If you accept that very few if any mobile apps are being developed/sold now with either Flash or Silverlight then you have to accept that the future of those technologies are in question.

The only thing that we can be certain of is that any decisions on the future of Silverlight will be based on a business strategy. The repercussions to developers from any decisions made will be of little or no significance to those making the decisions.

2 comments

Microsoft has over 20000 apps on the Windows Phone 7 market place...I don't know the exact mix between Silverlight vs. XNA (the two frameworks that you can target WP7 with) but I'd feel safe betting that at least 75 percent are Silverlight. 15000 apps is hardly what I'd call very few.
Can you point to the real "showstoppers" on this platform for comparison to other apps on iOS/Android?
First are the apps that are built in to the device. The Zune Media Player coupled with a Zunepass lets you download almost any song in the library directly to the device. I've been able to consistently name a song, look it up on the zune marketplace and listen to it 30 seconds later.

The Office hub integrates with Sharepoint Online allowing you to collaborate on documents from your phone. Make annotations etc. Included in this is OneNote which becomes a portable notebook.

The Games hub has full Xbox live integration with games from the major publishers made specifically for the phone.

Facebook and Twitter both have multiple clients both "Official" and third party.

Netflix, Kindle, Youtube, and a number of other major media outlets have native clients.

4th and Mayor is a foursquare app that was written as an example app by a member of Microsoft's platform evangelism team (http://www.4thandmayor.com/)

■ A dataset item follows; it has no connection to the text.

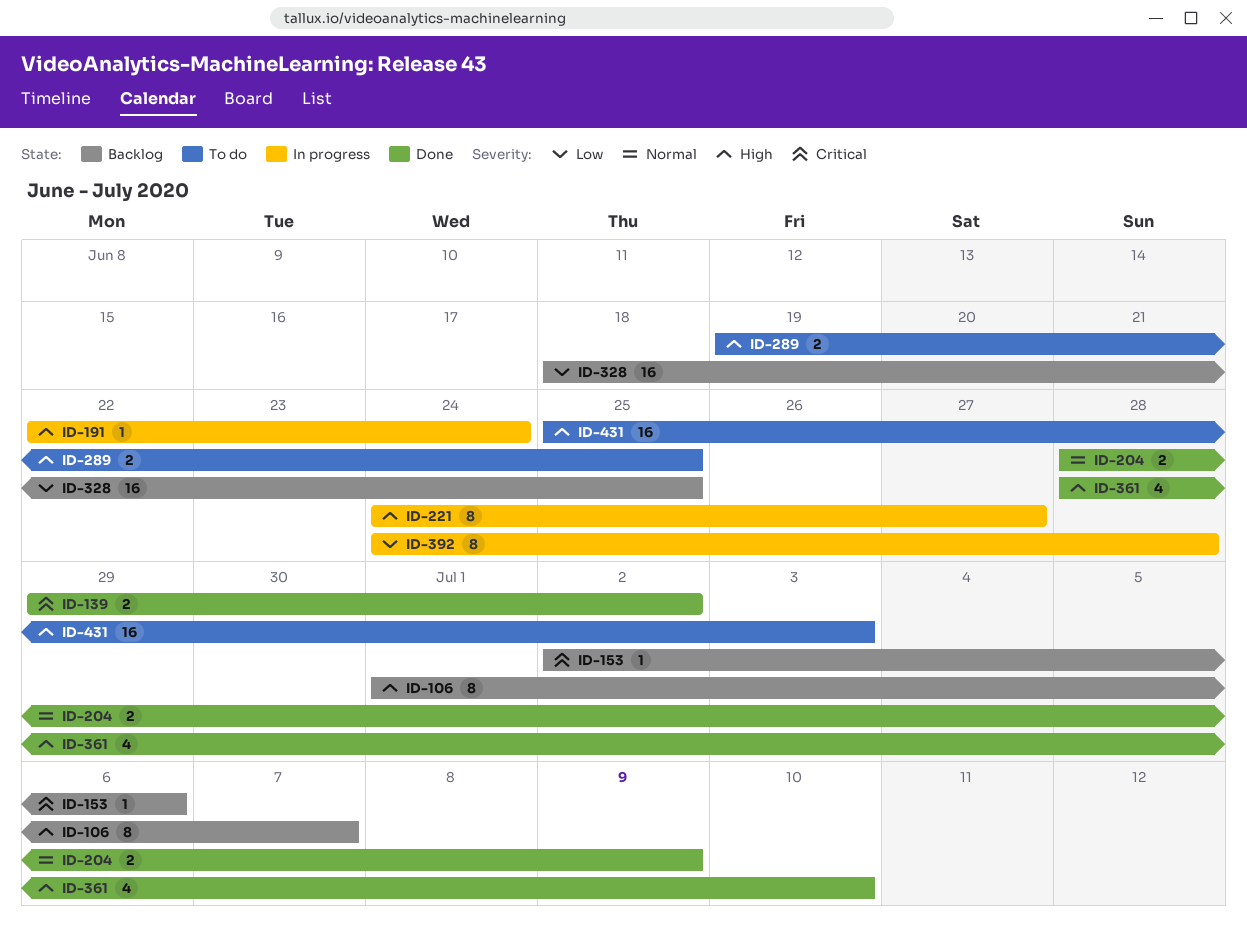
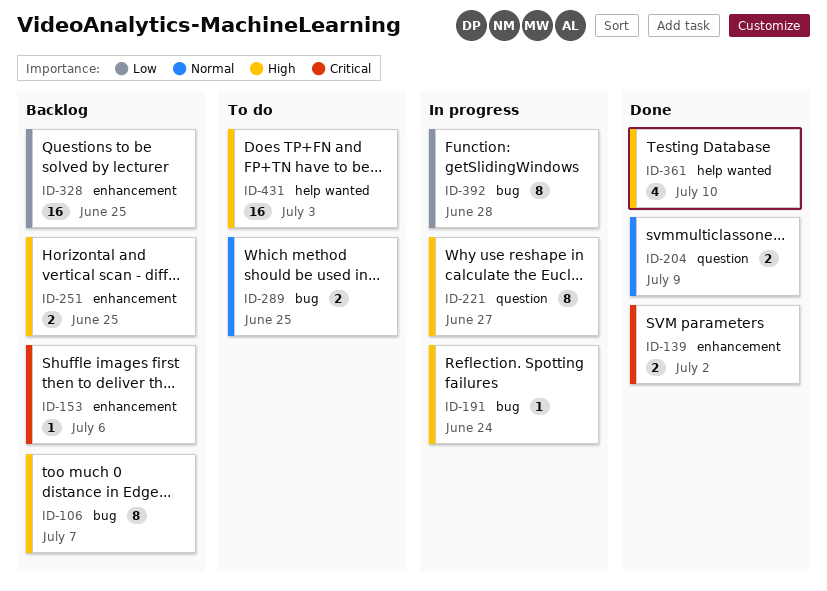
ID-251: none -> present
ID-289, priority: High -> Normal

So far there hasn't been a case where I wanted an app to do something on my phone and couldn't find multiple examples both free and paid. The ecosystem is very robust. Microsoft just released tools to simplify porting apps from iOS and Android so it's only going to grow from there.

What I wrote was very few were being developed/sold.
WP7 was just released last fall. 20000 apps have been developed in 7 months.
This strategy worked out really well for C# as a response to Java. At first it seemed just like a spoiling move but somewhere a long the way c# turned into the better language.

So you can't blame them for giving the strategy another whirl

Funny story, the original plan was to use Java as the premier .NET language. Then Sun got all litigious and ish. So MSFT made their own. They have the benefit of having full control of C# good thing too. Look at what Oracle is doing to Google over Android.